Analysis: Last week, risk assets were collectively frustrated. This week enters the Christmas holiday, and overall liquidity is not good
News on December 23, the Federal Reserve's interest rate cut dominated last week's market situation. Although the expected 25 basis point cut was made on Wednesday, the hawkish stance in the dot plot and post-meeting remarks far exceeded expectations. The prospect of a rate cut next year was halved, causing the risk market to face its biggest pullback since December. The market fell into panic. According to related monitoring, after PCE data were released on Friday, US stocks rebounded with all three major indices closing up more than 1%. The S&P 500 index fell by 1.99% for the week, Dow Jones dropped by 2.25%, and Nasdaq declined by 1.78%.
The cryptocurrency market experienced its first weekly decline following Trump's election victory with an overall slump across all markets. Bitcoin bounced back from $92k to nearly $100k on Saturday before starting another round of volatile declines; at time of writing it is reported at $94,010 USD - down by 3.19% in almost past day and down by over10 .35% in seven days; Ethereum broke below $3300 USD falling more than18 % over seven days while altcoin markets also saw significant drops.The Bitcoin spot ETF funds witnessed their first net outflow after a gap of fifteen days.

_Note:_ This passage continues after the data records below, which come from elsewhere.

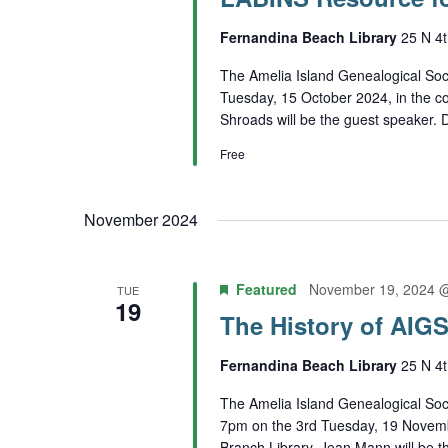
Fernandina Beach Library
25 N 4t
The Amelia Island Genealogical Soci
Tuesday, 15 October 2024, in the c
Shroads will be the guest speaker. De
Free
November 2024
Featured
November 19, 2024 
TUE
19
The History of AIG
Fernandina Beach Library
25 N 4t
The Amelia Island Genealogical Soci
7pm on the 3rd Tuesday, 19 Novemb
Branch Library. Jean Mann will be th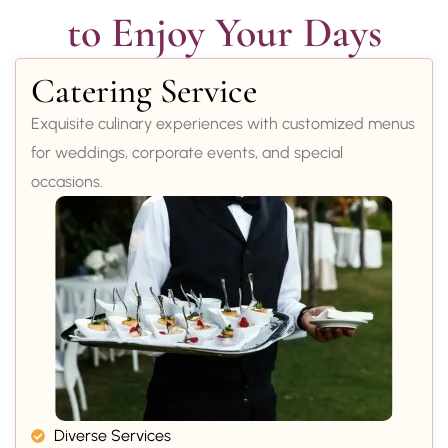
to Enjoy Your Days
Catering Service
Exquisite culinary experiences with customized menus
for weddings, corporate events, and special
occasions.
Diverse Services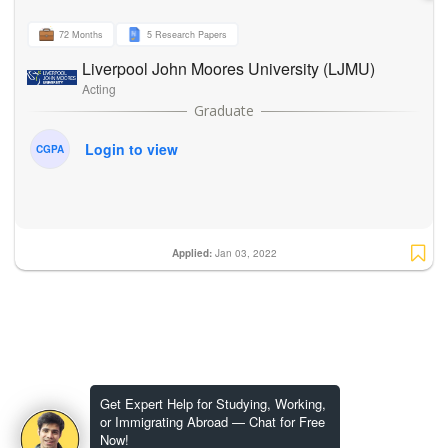
72 Months
5 Research Papers
Liverpool John Moores University (LJMU)
Acting
Login to view
CGPA
Applied:
Jan 03, 2022
Get Expert Help for Studying, Working,
or Immigrating Abroad — Chat for Free
Now!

In terms of forex commodities,the dollar index rose cumulatively this week due to Fed’s hawkish interest rate cuts , marking three consecutive weeks of gains as non-US currencies fell throughout the week; oil prices dropped more than2 % forthe week ; spot gold also decreased cumulativelyby0 .96 %. This drop has hit risky assets collectively mainly due to selling panic brought about under circumstances where interest rate reduction expectations have been impacted.It is not a narrative about economic fundamentals declining but rather re-pricing around next year’s expectation for lower rates which still provides long-term solid support for risky assets.
This week marks the start of the Christmas holiday in European and American markets, overall liquidity is poor which will further increase market volatility. The market sentiment is heavily risk-averse.
Disclaimer: The content of this article solely reflects the author's opinion and does not represent the platform in any capacity. This article is not intended to serve as a reference for making investment decisions.